Among the locals who got an opportunity to see [Brokeback Mountain at the screening in Jackson was Jade Beus, an openly gay former cowboy raised on a sheep ranch in Soda Springs, Idaho. "I had more or less that same experience," said Mr. Beus, referring to the characters' struggles. "Trying to find self-acceptance literally took me to a place where I thought I was such a bad person I once put a pistol to the roof of my mouth."

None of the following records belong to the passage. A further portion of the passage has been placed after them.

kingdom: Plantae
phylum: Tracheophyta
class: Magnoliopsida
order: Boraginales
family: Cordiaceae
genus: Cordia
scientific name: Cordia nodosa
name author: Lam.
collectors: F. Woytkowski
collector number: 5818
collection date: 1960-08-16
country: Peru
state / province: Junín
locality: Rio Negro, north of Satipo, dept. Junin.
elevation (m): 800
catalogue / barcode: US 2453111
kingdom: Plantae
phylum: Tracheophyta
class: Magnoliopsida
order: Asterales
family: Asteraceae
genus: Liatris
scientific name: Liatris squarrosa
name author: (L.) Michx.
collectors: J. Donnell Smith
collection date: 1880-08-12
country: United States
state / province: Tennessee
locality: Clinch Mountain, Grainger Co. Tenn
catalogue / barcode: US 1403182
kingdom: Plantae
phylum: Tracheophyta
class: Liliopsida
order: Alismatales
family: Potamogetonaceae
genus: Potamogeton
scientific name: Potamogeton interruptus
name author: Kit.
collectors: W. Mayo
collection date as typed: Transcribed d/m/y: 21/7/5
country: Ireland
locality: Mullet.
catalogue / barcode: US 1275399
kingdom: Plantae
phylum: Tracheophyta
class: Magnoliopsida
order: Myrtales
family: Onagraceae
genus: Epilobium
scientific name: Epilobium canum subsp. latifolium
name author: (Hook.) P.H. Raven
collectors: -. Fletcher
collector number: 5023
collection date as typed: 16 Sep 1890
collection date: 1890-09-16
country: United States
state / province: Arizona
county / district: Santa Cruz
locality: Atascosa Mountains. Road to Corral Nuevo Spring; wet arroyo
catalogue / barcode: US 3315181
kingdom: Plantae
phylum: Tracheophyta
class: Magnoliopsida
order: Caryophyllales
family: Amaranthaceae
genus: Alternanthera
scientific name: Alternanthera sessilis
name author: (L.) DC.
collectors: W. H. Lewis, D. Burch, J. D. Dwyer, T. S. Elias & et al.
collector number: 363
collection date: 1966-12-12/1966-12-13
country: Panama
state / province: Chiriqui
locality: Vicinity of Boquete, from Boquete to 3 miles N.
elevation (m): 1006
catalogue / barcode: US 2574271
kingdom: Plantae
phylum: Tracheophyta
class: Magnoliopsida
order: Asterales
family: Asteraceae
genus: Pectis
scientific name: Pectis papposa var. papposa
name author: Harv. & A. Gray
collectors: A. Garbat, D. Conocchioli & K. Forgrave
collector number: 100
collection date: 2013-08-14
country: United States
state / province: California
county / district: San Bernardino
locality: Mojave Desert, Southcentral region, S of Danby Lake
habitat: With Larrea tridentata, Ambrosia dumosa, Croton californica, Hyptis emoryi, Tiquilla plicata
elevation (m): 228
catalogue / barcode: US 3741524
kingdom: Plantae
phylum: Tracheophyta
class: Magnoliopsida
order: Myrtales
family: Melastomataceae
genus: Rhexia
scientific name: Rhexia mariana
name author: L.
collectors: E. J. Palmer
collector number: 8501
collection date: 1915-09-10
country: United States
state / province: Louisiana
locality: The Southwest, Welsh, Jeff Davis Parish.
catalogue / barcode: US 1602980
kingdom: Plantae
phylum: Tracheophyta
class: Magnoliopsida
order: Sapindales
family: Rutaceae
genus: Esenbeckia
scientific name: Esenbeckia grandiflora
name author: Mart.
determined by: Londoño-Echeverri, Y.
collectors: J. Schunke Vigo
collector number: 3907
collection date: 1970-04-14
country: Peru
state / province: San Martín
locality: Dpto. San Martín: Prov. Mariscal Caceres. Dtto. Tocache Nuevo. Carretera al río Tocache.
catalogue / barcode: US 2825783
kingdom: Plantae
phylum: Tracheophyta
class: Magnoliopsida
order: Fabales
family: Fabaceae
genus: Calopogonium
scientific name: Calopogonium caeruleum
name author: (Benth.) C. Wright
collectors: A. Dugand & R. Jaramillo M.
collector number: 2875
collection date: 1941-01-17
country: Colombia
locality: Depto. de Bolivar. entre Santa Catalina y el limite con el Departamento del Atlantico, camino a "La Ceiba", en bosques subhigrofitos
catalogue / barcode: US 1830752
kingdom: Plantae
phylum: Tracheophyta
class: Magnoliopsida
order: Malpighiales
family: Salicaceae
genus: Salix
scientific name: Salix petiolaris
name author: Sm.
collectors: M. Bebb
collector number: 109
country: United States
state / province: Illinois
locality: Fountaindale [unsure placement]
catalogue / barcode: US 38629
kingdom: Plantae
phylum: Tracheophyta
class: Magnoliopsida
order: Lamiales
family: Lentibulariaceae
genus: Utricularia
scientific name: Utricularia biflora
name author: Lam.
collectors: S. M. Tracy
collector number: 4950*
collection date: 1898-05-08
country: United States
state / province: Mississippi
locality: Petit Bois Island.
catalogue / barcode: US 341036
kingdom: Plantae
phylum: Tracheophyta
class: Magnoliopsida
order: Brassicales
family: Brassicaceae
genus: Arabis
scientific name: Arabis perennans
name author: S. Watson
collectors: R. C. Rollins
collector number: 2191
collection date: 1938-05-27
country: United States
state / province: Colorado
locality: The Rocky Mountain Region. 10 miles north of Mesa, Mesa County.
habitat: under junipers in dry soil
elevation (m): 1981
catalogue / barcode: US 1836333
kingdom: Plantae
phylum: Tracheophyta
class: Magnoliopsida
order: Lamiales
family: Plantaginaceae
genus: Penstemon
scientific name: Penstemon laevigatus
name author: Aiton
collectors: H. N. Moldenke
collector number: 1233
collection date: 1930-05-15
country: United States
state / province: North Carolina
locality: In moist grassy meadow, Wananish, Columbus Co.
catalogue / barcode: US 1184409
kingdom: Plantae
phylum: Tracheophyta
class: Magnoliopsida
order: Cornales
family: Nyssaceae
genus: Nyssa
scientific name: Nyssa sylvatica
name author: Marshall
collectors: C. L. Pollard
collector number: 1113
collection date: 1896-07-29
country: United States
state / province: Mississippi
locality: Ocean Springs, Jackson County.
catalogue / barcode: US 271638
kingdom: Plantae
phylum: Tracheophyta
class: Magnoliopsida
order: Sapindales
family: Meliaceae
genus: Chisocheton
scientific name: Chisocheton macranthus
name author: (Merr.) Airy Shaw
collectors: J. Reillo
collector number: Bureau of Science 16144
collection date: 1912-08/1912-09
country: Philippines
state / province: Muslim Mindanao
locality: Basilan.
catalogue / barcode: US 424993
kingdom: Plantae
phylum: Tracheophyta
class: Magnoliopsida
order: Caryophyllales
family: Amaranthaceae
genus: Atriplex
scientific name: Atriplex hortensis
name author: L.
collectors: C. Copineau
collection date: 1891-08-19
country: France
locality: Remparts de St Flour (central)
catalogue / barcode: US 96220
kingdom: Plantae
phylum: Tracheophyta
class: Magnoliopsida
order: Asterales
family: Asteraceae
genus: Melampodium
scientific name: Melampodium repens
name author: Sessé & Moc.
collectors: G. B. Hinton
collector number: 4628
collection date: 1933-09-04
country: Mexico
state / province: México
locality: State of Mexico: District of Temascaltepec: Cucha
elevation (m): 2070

Mr. Beus, who now owns a heating and plumbing contracting company, is not certain what it was that prevented him from taking his own life. "But something clicked over," he said. "I believe greatly in a higher power and I realized He dealt me this particular hand," Mr. Beus said. "I'm a man's man. I'm not feminine at all. Other people might slander me for who I am, but I made a decision a long time ago that I'm not going through life hating myself because I love men."